Train & Test
The network starts with random weights. Click Train and watch it learn to recognize handwritten digits from scratch. Draw a digit to test its progress.
Draw here
Network Input
Training Progress
First Layer Weights
Output Probabilities
How It Works
This is a multilayer perceptron (MLP) that learns to recognize handwritten digits from the MNIST dataset. Both training and inference run entirely in your browser - no server, no framework, just pure JavaScript implementing forward propagation, backpropagation, and stochastic gradient descent.
The network starts with random weights and learns by repeatedly seeing training examples, computing how wrong its predictions are (the loss), and adjusting each weight to reduce that error. This is backpropagation - gradients flow backward through the network, telling each neuron how to change.
Your drawing is downsampled to 28x28 pixels, flattened to 784 values, and fed through three layers. The first-layer weight visualization shows what patterns each neuron has learned to detect - watch them evolve from random noise into edge and stroke detectors.
The Architecture
Input Layer 784 neurons
Each pixel of the 28×28 image becomes one input value, normalized to match the training data distribution.
Hidden Layer 1 128 neurons · ReLU
Each neuron computes a weighted sum of all 784 inputs plus a bias, then applies ReLU (zeroing out negatives). This layer learns to detect simple features like edges and curves.
Hidden Layer 2 64 neurons · ReLU
Combines features from the first hidden layer into more abstract representations: loops, intersections, and stroke patterns that distinguish digit classes.
Output Layer 10 neurons · Softmax
One neuron per digit class. Softmax converts the raw scores into a probability distribution that sums to 1. The highest probability is the network's prediction.
109,386
Trainable parameters
~97%
Test accuracy on MNIST
<1ms
Inference time in browser
Under the Hood
Everything is implemented in pure JavaScript - forward pass, backward pass, and SGD weight updates. No TensorFlow, no ONNX, no WebAssembly.
// Forward pass (each layer):
z = W · x + b // matrix-vector multiply
a = max(0, z) // ReLU activation
// Backward pass (gradients):
dz = p − y // softmax + cross-entropy
dW = dz ⊗ aT // outer product → weight gradients
// SGD update:
W −= lr · dW // gradient descent step
Training uses 2,000 MNIST images (200 per digit class) with mini-batch SGD. The "Load Pre-trained" option loads weights trained on the full 60,000 image dataset using PyTorch for comparison.
Quantization
Neural networks typically store weights as 32-bit floating-point numbers. Quantization reduces this precision, representing each weight with fewer bits. This saves memory and compute, which matters when deploying models on phones and microcontrollers.
Toggle Quantize above and drag the bit slider to see the effect in real time. At 8 bits, accuracy barely changes. At 4 bits the model uses 8× less memory but predictions start to degrade. At 2 bits, each weight can only be one of 4 values - watch the weight visualization collapse into distinct bands and predictions fall apart.
// Symmetric quantization:
scale = max(|w|) / (2bits−1 − 1)
q = round(w / scale) // integer representation
ŵ = q × scale // dequantized (lossy)
While simple layers quantize well, the softmax function resists compression due to its exponential nature.
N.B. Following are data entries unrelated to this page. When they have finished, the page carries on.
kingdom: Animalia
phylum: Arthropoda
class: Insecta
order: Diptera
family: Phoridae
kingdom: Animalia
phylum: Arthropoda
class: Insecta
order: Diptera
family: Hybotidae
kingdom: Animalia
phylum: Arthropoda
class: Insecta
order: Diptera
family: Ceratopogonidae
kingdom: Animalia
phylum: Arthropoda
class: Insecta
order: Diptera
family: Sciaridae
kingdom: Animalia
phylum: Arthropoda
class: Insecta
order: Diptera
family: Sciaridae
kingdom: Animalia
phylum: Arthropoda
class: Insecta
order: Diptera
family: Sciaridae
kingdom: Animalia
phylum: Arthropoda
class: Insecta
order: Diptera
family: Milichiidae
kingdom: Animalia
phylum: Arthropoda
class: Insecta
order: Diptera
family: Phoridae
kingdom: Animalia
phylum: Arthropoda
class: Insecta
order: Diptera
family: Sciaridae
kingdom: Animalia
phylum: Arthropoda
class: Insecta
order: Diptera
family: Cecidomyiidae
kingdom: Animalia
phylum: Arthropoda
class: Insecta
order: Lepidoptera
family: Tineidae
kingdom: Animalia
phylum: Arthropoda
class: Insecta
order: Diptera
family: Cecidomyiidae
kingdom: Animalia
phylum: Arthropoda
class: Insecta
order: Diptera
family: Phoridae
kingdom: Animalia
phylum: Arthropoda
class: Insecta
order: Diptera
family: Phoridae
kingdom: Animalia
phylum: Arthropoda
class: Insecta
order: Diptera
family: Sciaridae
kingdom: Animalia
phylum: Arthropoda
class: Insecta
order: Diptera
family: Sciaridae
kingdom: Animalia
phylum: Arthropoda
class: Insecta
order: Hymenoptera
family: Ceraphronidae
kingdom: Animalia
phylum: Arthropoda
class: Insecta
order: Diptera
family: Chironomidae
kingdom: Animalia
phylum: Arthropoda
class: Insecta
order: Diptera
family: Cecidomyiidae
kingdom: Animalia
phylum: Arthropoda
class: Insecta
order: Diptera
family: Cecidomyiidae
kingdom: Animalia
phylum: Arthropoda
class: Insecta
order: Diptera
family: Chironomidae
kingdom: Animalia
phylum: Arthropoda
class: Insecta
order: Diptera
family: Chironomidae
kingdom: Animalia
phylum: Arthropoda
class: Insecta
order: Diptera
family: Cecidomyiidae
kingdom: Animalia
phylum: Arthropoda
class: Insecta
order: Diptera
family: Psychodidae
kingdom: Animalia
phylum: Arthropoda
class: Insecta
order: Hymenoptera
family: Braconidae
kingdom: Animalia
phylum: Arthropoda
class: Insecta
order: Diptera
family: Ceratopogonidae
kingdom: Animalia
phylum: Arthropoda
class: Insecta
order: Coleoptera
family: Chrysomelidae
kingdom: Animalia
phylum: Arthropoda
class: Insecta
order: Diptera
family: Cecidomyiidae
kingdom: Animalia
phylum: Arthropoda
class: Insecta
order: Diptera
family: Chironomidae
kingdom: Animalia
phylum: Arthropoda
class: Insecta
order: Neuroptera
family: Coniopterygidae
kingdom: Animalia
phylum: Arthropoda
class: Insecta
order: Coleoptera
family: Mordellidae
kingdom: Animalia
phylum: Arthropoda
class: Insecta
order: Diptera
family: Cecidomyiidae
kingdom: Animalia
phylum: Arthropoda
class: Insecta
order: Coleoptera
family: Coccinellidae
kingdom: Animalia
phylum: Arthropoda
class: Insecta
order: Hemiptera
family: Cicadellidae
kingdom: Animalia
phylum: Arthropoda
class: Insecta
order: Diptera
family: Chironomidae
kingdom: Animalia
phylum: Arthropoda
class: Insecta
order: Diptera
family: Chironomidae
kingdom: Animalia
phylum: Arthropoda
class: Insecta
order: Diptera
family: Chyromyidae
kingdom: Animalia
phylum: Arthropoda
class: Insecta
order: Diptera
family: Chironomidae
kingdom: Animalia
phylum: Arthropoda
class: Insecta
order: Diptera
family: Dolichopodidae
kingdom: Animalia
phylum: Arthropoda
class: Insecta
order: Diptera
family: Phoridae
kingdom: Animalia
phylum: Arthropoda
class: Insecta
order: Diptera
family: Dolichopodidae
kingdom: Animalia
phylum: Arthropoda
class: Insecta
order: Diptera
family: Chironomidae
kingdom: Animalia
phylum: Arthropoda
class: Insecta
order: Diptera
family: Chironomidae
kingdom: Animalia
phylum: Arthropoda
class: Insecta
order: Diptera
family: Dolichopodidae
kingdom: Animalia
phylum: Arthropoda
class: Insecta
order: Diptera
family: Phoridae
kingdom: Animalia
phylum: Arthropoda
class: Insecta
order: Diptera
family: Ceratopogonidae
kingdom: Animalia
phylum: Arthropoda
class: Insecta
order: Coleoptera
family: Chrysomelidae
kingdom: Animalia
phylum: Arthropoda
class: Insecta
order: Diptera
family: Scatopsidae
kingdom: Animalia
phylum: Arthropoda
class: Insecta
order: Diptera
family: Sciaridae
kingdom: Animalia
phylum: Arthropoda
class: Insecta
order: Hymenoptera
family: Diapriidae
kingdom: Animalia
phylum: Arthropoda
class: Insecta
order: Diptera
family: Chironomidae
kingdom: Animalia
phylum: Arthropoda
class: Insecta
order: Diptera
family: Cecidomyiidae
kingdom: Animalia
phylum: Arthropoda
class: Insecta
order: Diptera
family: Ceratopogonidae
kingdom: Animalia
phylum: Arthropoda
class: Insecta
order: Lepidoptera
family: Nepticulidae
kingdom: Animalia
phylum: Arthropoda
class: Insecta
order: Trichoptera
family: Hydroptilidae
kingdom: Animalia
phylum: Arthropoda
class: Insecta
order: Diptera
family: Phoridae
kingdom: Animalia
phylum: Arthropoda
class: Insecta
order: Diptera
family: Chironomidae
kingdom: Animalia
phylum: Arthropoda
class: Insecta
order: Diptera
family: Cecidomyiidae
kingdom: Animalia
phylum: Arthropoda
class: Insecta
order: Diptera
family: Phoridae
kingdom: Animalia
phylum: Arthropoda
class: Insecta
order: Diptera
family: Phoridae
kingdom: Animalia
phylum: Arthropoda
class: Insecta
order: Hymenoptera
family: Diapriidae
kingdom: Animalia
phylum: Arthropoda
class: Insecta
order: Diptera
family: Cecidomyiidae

Most "integer-only" models cheat by switching back to floating-point for softmax. This playground explores several methods to avoid that bottleneck, including I-BERT (polynomial approximation), Softermax (base-2 simplification), and the Shift invariant trick.
For the Vision Transformer
and GPT,
attention scores are quantized before softmax. The Shift toggle exploits softmax's
shift invariance: softmax(z + c) = softmax(z).
Subtracting the mean centers values around zero, yielding a much tighter fit for symmetric
quantization. Toggle it off to see the difference - especially visible in the GPT's
generated text at low bit-widths.
ETH Zürich · Integrated Systems Laboratory · Semester Project
Deep Dive: Softmax Quantization
A semester project at ETH Zürich under Prof. Dr. Luca Benini. We optimized the softmax operation for MobileBERT to enable integer-only inference, maintaining accuracy down to 4-bit precision.
1. The Exponential Bottleneck
Exponentials are expensive in fixed-point hardware. We approximate them using second-order polynomials.
2. The Staircase Effect
Reducing bits turns the continuous signal into a staircase. Drag the slider to see the L1 error increase as precision drops.
3. Visualizing Attention Degradation
Low-bit quantization distorts transformer attention patterns. The "Shift trick" centers logits around zero, allowing for tighter clipping bounds and higher accuracy at 4-bit and 5-bit precision.
Full Precision (FP32)
Quantized
Quantization Methods
I-BERT
Approximates exponentials using integer-only polynomials and power-of-2 shifts.
Softermax
Uses base-2 and online normalization to eliminate multiple passes over data.
ITAmax
Achieves optimal scaling factors by focusing on narrow input ranges.